Une poursuite policière se termine par un accident de la route où un tueur à gages est mort et un autre a été blessé au Guatemala

Une course-poursuite qui a débuté après une attaque armée dans la municipalité de San Raymundo, au Guatemala, s'est terminée à Ciudad Quetzal, San Juan Sacatepéquez, où des agents de la Police Nationale Civile (PNC) ont intercepté les deux tueurs présumés qui auraient commis le crime.

L'événement s'est produit tôt ce dimanche 30 août. La police a rapporté qu'après avoir entendu les explosions, les assaillants ont tenté de fuir, une course-poursuite a donc commencé et des barrages routiers ont été installés à différents endroits pour arrêter l'avancée des hommes qui circulaient sur une moto bleue immatriculée M-481KCD.

L'évasion s'est terminée lorsque la moto est entrée en collision avec la voiture de patrouille GUA-16265.

Un membre du Barrio 18 est décédé sur les lieux, qui n'a pas été identifié, même s'il a été précisé que c'était lui qui conduisait la moto. Pendant ce temps, le compagnon a été blessé et transporté à l’hôpital.

L'enquête reste ouverte car les autorités n'ont pas précisé l'identité des défunts ni la participation des suspects à l'attaque armée de San Raymundo.

Tandis que la découverte d'un pistolet Pietro Beretta, d'une trémie et de six munitions a été signalée.

L'institution soutient que les deux hommes seraient liés à l'attaque précédente, au cours de laquelle des personnes ont été tuées, même si pour l'instant elle n'a pas précisé l'identité de ces victimes.

L'enquête reste ouverte car les autorités n'ont pas précisé l'identité des défunts ni la participation des suspects à l'attaque armée de San Raymundo.

Le survivant a été identifié par la police comme étant José Emilio Casap, 25 ans. Après l'accident, les sauveteurs l'ont emmené aux urgences de l'hôpital Roosevelt, où il est toujours en garde à vue.

Les pompiers municipaux départementaux ont confirmé l'urgence. À leur arrivée, ils ont localisé un homme sans signes vitaux et ont transporté l'autre personne impliquée à l'hôpital Roosevelt pour des soins médicaux.

L'institution policière relie les deux tueurs à gages présumés à l'attaque armée survenue plus tôt à San Raymundo.

Pour l'instant, les autorités n'ont pas établi publiquement l'identité du défunt à bord de la moto.
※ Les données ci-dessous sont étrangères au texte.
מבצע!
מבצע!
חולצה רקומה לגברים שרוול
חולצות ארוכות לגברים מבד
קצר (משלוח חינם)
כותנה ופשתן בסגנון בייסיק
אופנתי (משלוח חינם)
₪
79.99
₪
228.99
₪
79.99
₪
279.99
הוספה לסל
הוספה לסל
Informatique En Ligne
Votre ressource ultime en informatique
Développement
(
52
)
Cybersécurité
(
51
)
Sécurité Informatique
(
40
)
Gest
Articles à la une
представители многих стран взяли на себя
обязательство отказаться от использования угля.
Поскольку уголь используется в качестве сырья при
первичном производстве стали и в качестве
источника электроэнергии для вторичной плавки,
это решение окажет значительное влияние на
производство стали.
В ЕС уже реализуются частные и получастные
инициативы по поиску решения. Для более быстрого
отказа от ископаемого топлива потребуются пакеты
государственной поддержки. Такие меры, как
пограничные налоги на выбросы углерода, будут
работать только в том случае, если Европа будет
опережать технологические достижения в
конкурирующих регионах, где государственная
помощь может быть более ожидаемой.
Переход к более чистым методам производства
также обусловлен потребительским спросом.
Ils n'ont pas non plus précisé les causes exactes de la collision, au-delà du fait qu'elle s'est produite lors de la course-poursuite policière.

L'enquête reste ouverte car les autorités n'ont pas précisé l'identité des défunts ni la participation des suspects à l'attaque armée de San Raymundo.

Selon le rapport d'urgence routière, les lieux étaient sous surveillance policière en attendant les procédures correspondantes.

Le mercredi 26 août, un homme est mort lors d'une course-poursuite policière, cette fois dans le village de Chispán, municipalité d'Estanzuela, dans le département de Zacapa.

Selon le rapport de police, tout a commencé lorsque l'individu, identifié comme Carlos Alberto Cruz Monroy, 37 ans, a ignoré un panneau d'arrêt des autorités lors d'une opération d'identification du véhicule.

Le rapport indique que Cruz Monroy, qui conduisait une moto Honda rouge et noire, a décidé d'échapper aux recherches et s'est enfui sur une route pavée en direction du centre d'Estanzuela, ce qui a déclenché une alerte immédiate sur la fréquence de la police.

Les unités du secteur ont commencé à surveiller, un fait qui a été capturé par des caméras de vidéosurveillance. Ils l'ont rattrapé au kilomètre 138.

Un homme est mort au Guatemala après une course-poursuite policière qui a donné lieu à un affrontement armé avec des agents de la Police nationale civile. Des caméras de vidéosurveillance ont filmé l'homme qui tentait d'échapper aux agents qui le poursuivaient à toute vitesse. (Réseaux sociaux)

Après avoir été intercepté par l'unité ZAC-091, le motocycliste aurait pointé sur les agents un fusil de chasse noir qu'il transportait dans un sac à dos, comme l'ont détaillé les agents dans le rapport de police.

Confronté à une menace directe contre son intégrité physique, le commandant de la patrouille a tiré avec son arme à feu. Après avoir procédé à une inspection et vérifié qu'il était blessé, les agents ont immédiatement informé les secours.

Les pompiers volontaires d'Estanzuela sont arrivés sur les lieux, mais ont confirmé que l'homme manquait déjà de signes vitaux.